→ Problem statement
Somewhere below are a line with "pinky tip: (266, 655)" and a later line with "pinky tip: (172, 89)". Output exactly those lines and all lines between them.

[Dataset items]
════════

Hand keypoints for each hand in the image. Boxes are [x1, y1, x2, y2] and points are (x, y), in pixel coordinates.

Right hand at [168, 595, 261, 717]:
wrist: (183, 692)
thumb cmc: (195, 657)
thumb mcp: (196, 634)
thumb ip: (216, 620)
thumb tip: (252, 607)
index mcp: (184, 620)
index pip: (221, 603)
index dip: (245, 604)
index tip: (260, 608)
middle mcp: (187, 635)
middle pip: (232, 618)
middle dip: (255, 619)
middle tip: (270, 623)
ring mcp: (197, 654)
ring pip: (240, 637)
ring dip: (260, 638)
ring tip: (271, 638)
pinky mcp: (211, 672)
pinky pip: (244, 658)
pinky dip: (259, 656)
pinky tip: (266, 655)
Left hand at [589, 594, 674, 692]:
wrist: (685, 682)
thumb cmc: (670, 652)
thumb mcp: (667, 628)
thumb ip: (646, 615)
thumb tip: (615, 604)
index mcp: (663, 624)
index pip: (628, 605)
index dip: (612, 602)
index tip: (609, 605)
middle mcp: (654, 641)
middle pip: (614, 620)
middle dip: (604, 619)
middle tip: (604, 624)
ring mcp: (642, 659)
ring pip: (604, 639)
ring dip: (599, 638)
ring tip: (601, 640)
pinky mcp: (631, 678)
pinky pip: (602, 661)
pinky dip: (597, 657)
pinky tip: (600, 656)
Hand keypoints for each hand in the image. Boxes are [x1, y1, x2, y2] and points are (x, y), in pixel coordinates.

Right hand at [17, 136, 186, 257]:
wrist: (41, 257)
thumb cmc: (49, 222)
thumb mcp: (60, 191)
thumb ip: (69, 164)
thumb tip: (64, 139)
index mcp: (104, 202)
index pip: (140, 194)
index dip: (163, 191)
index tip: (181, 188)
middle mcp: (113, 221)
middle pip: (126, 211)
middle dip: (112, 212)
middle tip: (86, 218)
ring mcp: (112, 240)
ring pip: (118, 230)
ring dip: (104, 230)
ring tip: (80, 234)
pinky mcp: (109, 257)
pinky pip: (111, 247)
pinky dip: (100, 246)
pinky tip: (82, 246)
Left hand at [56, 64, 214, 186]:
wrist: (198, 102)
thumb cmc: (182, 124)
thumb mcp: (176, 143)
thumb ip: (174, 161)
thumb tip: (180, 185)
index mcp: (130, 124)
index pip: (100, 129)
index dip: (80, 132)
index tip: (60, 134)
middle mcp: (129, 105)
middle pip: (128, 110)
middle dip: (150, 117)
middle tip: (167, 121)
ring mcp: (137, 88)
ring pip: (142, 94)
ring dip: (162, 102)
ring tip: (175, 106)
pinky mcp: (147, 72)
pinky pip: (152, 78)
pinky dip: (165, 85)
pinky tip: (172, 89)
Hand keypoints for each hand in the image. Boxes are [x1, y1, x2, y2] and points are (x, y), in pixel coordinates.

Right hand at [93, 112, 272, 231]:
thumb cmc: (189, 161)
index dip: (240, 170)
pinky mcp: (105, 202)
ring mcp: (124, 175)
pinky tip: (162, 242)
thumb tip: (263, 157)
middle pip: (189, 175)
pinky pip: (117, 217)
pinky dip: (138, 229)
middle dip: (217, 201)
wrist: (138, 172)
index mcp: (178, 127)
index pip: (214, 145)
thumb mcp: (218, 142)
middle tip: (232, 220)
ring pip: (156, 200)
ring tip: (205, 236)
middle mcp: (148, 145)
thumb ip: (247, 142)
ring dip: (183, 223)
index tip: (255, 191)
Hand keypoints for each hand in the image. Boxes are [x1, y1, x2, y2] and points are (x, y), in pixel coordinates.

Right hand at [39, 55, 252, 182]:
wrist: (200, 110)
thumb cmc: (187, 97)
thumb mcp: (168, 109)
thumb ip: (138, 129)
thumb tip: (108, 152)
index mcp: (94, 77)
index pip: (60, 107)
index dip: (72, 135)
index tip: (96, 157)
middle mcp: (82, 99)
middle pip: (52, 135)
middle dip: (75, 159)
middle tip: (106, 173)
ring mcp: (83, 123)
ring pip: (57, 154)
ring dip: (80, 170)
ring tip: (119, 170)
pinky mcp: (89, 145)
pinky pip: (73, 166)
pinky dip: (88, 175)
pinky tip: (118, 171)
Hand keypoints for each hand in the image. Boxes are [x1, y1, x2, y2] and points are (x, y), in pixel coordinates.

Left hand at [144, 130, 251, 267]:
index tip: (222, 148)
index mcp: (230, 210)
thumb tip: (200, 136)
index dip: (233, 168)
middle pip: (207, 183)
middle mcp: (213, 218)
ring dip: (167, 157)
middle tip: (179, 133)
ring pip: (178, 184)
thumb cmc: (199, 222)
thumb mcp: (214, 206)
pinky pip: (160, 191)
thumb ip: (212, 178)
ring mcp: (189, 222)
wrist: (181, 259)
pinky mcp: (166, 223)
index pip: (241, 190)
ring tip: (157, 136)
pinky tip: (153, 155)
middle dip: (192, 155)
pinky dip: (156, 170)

════════

→ Problem solution
pinky tip: (266, 655)
Left hand at [589, 594, 674, 692]:
wrist: (685, 682)
thumb cmc: (670, 652)
thumb mcp: (667, 628)
thumb ip: (646, 615)
thumb tip: (615, 604)
index mcp: (663, 624)
index pip: (628, 605)
index dip: (612, 602)
index tip: (609, 605)
middle mcp: (654, 641)
middle pip: (614, 620)
middle dip: (604, 619)
middle tip: (604, 624)
ring mcp: (642, 659)
ring pip: (604, 639)
ring dip: (599, 638)
ring tip: (601, 640)
pinky mcp: (631, 678)
pinky pip: (602, 661)
pinky dip: (597, 657)
pinky tip: (600, 656)
Hand keypoints for each hand in the image. Boxes are [x1, y1, x2, y2] and points are (x, y), in pixel coordinates.

Right hand at [17, 136, 186, 257]:
wrist: (41, 257)
thumb cmc: (49, 222)
thumb mcp: (60, 191)
thumb ip: (69, 164)
thumb tip: (64, 139)
index mcp: (104, 202)
index pip: (140, 194)
index dip: (163, 191)
index tip: (181, 188)
middle mcp: (113, 221)
middle pip: (126, 211)
middle dip: (112, 212)
middle tip: (86, 218)
ring mcp: (112, 240)
ring pip: (118, 230)
ring dip: (104, 230)
ring tip: (80, 234)
pinky mcp: (109, 257)
pinky pip: (111, 247)
pinky dip: (100, 246)
pinky tip: (82, 246)
Left hand at [56, 64, 214, 186]:
wrist: (198, 102)
thumb cmc: (182, 124)
thumb mcp: (176, 143)
thumb ip: (174, 161)
thumb tip: (180, 185)
index mcp: (130, 124)
index pip: (100, 129)
index dip: (80, 132)
index tip: (60, 134)
middle mcp: (129, 105)
middle pip: (128, 110)
middle dip: (150, 117)
middle tip: (167, 121)
ring mcp: (137, 88)
ring pip: (142, 94)
ring dip: (162, 102)
ring tip: (175, 106)
pinky mcp: (147, 72)
pinky pip: (152, 78)
pinky dip: (165, 85)
pinky tip: (172, 89)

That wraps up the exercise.